Heiser stated while a chemical situation is something for EMA to always be concerned about and prepared for, it is an extremely safe operation.

The Incident Specific Plan, which was discussed later in the meeting and approved by the court, states how the county and two cities respond to a potential chemical exposure event at chemical weapons plant.

"It lays out in immense detail all the different terms, knowledge and why we do this," Heiser said. "It lays out things like the MOU, what their responsibility to us is, what their responsibility to the community is and the time tables and many decision trees that say, 'If this happens, this is how it will go.'"

The plan defines shelter-in-place (SIP), evacuation, relocation and how the operations center would process that.

Magistrate John Tudor asked if evacuation was still the best option if a chemical situation were to occur, or if it was now recommended to use the shelter-in-place method. SIP is a process in which community members secure themselves indoors and take necessary precautions to ensure that no chemical agent could reach them.

"It has been shelter-in-place for quite a while, because of the time tables that we run into," Heiser explained. "SIP provides the best protection to the citizens for multiple reasons. By the time that plume could reach them, it would be safer for them to stay in their homes."

CSEPP and EMA provide SIP kits, which include duct tape and plastic in order to seal doorways or windows that would allow any agent to pass through. The kit also includes instructions on how to properly execute the process and is available on the Madison County CSEPP website.

Tudor asked if there are any statistics that show the percentage of community members that request the kits and information for SIP.

While Heiser did not have those numbers at the meeting, Tudor estimated that in his opinion, only 10 percent of people would have a kit and know the process of how to set up the SIP.

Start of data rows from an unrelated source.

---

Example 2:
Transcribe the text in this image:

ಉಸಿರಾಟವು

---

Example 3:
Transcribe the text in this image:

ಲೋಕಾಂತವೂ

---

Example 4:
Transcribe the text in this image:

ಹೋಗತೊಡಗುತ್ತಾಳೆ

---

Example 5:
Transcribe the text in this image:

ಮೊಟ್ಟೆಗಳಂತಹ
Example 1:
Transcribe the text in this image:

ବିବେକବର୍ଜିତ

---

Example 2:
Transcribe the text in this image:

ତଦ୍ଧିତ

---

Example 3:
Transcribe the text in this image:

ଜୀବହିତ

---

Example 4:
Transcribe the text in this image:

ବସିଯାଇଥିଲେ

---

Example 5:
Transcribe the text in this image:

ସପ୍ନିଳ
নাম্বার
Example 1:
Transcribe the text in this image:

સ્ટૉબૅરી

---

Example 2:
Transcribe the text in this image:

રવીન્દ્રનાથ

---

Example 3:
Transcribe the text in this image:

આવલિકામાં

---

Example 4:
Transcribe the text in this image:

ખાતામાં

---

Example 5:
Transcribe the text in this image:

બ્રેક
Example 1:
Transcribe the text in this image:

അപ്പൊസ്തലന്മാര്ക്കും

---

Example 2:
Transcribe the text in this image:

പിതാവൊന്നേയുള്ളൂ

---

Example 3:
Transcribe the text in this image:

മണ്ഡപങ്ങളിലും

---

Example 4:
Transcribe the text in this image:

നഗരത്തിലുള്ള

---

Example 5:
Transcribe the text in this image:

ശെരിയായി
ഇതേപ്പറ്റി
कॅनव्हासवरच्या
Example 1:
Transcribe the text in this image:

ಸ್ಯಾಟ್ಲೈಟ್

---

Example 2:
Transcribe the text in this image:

"That's something we continually work on with our media outreach and public information campaigns," Heiser said. "We are about to put out a shelter-in-place campaign, and we've got quite a bit of funding to send out shelter-in-place kits to residences to try to assure that they do have what they need.

"It is a lot of duct tape and plastic," Heiser laughed.

For more information about shelter-in-place or CSEPP, visit

Other business

• The court approved the Rural Secondary Road Program, which is a fund that sets aside gas tax money to help resurface secondary roads.

• During the judge/executive's report, Taylor advised community members to be cautious on I-75 at exit 95, as the construction at the Boonesborough interchange has begun.

• Taylor also read two proclamations, one of which declared the month of April as hunger awareness month in Madison County, as well as proclamation for SaraCare, an organization that provides simple comforts to families at the Kentucky Children's Hospital that are dealing with a child's disease or condition requiring significant stays.

• County Clerk Kenny Barger informed the court that walk-in absentee ballots for the upcoming primary elections in November are now open, stating that people who will not be able to vote at that time can come to the community room of the Madison County Courthouse to cast their ballot early. Walk-in absentee polls are open from now until May 20.